Transgenic
chloroplast technology could provide a viable solution to the production of
Insulin-like
Growth Factor I (IGF-I),
Human Serum Albumin (HSA), or interferons (IFN) because of hyper-expression capabilities, ability to fold and process eukaryotic proteins with disulfide bridges (thereby eliminating the need for expensive post-purification
processing). Tobacco is an ideal choice because of its large
biomass, ease of scale-up (million seeds per
plant), genetic manipulation and impending need to explore alternate uses for this hazardous
crop. Therefore, all three
human proteins will be expressed as follows: a) Develop
recombinant DNA vectors for enhanced expression via tobacco
chloroplast genomes b) generate transgenic plants c) characterize transgenic expression of proteins or fusion proteins using molecular and biochemical methods d) large scale purification of therapeutic proteins from transgenic tobacco and comparison of current purification /
processing methods in E. coli or
yeast e) Characterization and comparison of therapeutic proteins (yield, purity, functionality) produced in
yeast or E. coli with transgenic tobacco f)
animal testing and pre-clinical trials for effectiveness of the therapeutic proteins.

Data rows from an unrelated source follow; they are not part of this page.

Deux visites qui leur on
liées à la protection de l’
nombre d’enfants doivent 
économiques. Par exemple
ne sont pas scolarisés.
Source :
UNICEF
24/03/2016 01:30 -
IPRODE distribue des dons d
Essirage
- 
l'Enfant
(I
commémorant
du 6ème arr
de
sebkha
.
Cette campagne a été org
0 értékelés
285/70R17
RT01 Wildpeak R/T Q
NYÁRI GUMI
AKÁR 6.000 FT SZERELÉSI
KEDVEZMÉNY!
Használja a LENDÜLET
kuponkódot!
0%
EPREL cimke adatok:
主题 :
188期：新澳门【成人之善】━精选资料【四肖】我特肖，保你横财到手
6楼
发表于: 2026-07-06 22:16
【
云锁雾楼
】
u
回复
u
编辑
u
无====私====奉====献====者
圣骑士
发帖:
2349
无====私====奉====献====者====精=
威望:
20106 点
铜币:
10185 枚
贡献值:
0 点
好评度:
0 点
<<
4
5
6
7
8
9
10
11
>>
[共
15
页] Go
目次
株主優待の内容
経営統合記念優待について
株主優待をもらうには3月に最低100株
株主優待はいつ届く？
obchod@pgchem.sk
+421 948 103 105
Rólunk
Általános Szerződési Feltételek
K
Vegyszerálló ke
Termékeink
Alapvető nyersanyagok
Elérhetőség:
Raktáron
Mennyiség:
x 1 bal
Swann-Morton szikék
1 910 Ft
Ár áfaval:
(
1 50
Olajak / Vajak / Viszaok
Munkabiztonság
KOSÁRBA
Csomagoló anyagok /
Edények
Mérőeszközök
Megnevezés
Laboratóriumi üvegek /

Mass production of affordable vaccines can be achieved by genetically
engineering plants to produce recombinant proteins that are candidate vaccine antigens. The B subunits of Enteroxigenic E. coli (LTB) and
cholera toxin of
Vibrio cholerae (CTB) are examples of such antigens. When the native LTB
gene was expressed via the tobacco nuclear
genome, LTB accumulated at levels less than 0.01% of the total soluble leaf
protein. Production of effective levels of LTB in plants, required extensive codon modification. Amplification of an unmodified CTB coding sequence in chloroplasts, up to 10,000 copies per
cell, resulted in the accumulation of up to 4.1% of total soluble
tobacco leaf protein as oligomers (about 410 fold higher expression levels than that of the unmodified LTB
gene). PCR and
Southern blot analyses confirmed stable integration of the CTB
gene into the
chloroplast genome.
Western blot analysis showed that chloroplast synthesized CTB assembled into oligomers and was antigenically identical to purified native CTB. Also, GM1-
ganglioside binding assays confirmed that chloroplast synthesized CTB binds to the
intestinal membrane receptor of
cholera toxin, indicating correct folding and
disulfide bond formation within the chloroplast. In contrast to stunted nuclear transgenic plants, chloroplast transgenic plants were morphologically indistinguishable from untransformed plants, when CTB was constitutively expressed. The introduced gene was stably inherited in the subsequent generation as confirmed by PCR and
Southern blot analyses. Incrased production of an efficient transmucosal carrier molecule and
delivery system, like CTB, in transgenic chloroplasts makes
plant based oral vaccines and fusion proteins with CTB needing
oral administration a much more practical approach.